San Bernardino County is the largest county in the United States. We cover lakes, deserts with their extreme heat and off-roading, forests, mountains and all their snow and ski resorts, rivers—dry and filled with water—booming cities, small communities, and I even think we have a “Hills Have Eyes” town out there, but that’s unconfirmed. Our population has every end of the spectrum—very affluent areas and extreme poverty. In addition to our topological challenges we have Cal State San Bernardino and several community colleges, too many concrete tilt-ups to count, four military bases (and several other areas they use to train), Ontario Airport and several smaller airports, Joshua Tree National Park, two large concert and sports venues and a bunch of smaller ones too, a casino, and a partridge in a pear tree!

It’s lunch time. The shift has been planning the lunch run since breakfast. There’s a list, money has been collected, the phones light up. Our primary dispatcher is dropping calls like they’re hot! “ME2 respond to a TC NB I 15 just north of Kenwood. -BREAK- ME302 ME40 MT304 ME314 MA302A Residential Structure Fire … -BREAK- ME261 ME263 MS261 ME264 Truck Fire …” “Comm. Center, ME2 balance this to an MCI.” Lunch? What lunch?

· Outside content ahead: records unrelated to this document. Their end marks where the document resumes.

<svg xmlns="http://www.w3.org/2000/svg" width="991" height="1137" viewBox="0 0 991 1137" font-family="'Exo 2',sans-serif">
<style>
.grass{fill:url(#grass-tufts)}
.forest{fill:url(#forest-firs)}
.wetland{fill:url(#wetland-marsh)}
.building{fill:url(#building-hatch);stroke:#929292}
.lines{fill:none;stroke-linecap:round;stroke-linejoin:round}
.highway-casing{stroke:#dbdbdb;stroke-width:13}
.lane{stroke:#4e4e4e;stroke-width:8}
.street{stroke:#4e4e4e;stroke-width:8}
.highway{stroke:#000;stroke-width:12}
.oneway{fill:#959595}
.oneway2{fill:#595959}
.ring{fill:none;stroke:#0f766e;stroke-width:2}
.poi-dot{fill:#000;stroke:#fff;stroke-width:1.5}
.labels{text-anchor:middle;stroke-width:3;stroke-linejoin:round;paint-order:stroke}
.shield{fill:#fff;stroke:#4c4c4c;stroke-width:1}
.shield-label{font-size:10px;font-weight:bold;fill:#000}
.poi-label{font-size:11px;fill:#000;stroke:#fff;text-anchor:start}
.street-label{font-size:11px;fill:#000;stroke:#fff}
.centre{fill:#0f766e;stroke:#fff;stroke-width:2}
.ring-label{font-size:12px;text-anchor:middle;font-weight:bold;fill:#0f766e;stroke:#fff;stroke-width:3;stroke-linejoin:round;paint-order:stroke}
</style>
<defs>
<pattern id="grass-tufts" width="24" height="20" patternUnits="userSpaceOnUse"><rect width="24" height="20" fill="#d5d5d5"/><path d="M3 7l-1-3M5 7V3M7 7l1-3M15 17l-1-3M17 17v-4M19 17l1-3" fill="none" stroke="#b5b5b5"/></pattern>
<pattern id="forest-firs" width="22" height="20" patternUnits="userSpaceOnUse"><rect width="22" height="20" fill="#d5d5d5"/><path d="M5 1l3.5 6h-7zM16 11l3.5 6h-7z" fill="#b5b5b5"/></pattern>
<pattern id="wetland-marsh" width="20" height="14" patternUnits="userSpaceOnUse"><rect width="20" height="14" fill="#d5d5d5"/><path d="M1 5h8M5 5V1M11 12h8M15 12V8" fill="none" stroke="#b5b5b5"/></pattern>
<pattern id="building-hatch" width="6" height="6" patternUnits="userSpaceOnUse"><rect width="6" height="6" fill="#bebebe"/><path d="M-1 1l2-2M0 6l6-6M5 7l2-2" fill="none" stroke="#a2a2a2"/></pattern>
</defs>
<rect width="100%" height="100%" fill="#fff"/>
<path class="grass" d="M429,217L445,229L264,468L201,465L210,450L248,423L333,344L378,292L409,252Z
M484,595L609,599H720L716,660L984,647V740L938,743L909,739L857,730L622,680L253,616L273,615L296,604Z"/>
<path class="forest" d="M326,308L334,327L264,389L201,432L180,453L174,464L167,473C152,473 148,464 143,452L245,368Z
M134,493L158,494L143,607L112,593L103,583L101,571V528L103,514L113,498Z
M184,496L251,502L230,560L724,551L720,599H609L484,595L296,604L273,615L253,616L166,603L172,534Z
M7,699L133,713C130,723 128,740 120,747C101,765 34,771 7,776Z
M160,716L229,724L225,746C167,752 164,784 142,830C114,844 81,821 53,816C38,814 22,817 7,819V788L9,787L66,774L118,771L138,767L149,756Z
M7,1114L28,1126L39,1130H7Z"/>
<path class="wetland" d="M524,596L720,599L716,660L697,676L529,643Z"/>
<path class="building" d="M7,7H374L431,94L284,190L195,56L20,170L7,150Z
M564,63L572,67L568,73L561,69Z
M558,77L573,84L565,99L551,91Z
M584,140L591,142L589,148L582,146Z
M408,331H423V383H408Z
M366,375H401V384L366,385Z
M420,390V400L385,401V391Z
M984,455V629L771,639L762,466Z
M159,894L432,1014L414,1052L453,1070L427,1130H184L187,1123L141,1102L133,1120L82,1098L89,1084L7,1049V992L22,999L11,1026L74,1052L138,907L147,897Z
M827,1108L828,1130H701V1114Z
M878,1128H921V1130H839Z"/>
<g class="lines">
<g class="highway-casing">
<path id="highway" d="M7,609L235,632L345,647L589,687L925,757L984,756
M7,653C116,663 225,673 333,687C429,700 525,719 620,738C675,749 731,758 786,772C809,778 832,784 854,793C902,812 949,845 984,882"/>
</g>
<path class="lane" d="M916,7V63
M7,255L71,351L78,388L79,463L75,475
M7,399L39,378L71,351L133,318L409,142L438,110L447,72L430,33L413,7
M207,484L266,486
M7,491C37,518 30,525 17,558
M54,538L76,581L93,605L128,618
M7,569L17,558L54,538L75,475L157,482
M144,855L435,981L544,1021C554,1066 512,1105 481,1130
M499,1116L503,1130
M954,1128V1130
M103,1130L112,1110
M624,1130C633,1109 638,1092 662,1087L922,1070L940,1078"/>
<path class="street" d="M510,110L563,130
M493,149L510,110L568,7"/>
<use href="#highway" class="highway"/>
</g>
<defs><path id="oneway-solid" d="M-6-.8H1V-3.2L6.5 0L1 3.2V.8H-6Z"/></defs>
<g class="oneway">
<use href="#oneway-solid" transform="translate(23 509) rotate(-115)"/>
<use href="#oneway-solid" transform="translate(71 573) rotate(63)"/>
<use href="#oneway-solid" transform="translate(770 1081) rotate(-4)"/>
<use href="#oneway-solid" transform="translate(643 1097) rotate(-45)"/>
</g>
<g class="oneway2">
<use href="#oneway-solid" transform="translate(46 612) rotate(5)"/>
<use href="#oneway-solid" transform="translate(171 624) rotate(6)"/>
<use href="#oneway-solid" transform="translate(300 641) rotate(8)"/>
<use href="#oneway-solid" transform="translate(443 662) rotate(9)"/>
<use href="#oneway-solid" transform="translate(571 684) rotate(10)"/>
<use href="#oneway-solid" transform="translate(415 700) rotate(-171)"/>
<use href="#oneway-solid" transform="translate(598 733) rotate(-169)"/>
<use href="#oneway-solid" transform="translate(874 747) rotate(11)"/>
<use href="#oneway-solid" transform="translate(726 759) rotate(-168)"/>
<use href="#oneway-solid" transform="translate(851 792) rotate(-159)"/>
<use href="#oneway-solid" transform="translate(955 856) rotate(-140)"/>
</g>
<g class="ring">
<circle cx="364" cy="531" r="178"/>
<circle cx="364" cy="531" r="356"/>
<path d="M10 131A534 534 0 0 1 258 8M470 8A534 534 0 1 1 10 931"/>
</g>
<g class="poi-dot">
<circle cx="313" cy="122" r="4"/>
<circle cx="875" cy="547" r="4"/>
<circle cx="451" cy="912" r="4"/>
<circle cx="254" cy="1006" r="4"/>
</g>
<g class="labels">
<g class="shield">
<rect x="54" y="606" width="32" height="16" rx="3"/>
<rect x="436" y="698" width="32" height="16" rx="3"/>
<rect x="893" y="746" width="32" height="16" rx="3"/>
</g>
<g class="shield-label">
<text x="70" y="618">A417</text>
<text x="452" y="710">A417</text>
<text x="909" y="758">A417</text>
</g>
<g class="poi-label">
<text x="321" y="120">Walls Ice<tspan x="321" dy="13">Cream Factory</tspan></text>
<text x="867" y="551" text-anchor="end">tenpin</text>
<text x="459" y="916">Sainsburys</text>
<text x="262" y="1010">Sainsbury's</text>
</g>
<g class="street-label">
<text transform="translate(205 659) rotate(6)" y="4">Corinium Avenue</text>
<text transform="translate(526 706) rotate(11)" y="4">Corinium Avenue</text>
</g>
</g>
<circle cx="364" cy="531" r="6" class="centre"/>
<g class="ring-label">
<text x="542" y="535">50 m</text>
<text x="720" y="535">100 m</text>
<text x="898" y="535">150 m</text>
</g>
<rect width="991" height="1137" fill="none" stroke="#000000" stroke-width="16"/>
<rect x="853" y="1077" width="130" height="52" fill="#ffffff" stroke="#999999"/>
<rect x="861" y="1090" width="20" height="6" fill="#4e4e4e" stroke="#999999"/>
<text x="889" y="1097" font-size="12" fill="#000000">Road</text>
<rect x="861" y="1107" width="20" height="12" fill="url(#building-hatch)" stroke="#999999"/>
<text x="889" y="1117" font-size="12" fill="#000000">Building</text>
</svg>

All 50 CONFIRE emergency dispatchers are held to a world-class standard. They are all IAED EMD certified, CPR certified, and certified in ICS. There is a group trained in ROSS (the Federal Resource Ordering System) and trained Terrorism Liaison Officers. All emergency dispatchers have opportunities to participate in local field training, testing, and drills, and our training program is growing and evolving by the day! CONFIRE also has a very active 911 for Kids program and participates in events all over the county. CONFIRE emergency dispatchers also go above and beyond to support their fellow dispatch centers by sending cards and care packages and donating to our dispatch families in need.

Things have calmed and everyone is eating lunch and laughing, enjoying the moment to joke, talk about their days off, and the latest TV series everyone is following. “1, 2, 3, 4, 1, 2, 3, 4.” Everyone quiets down; CPR is in progress. You can hear the radio traffic pick back up and more phones are ringing … back to work.

It is a great honor to be a part of this amazing team of emergency dispatchers. They have been through hell and back and always come out on top, with their heads held high, ready to face the next challenge!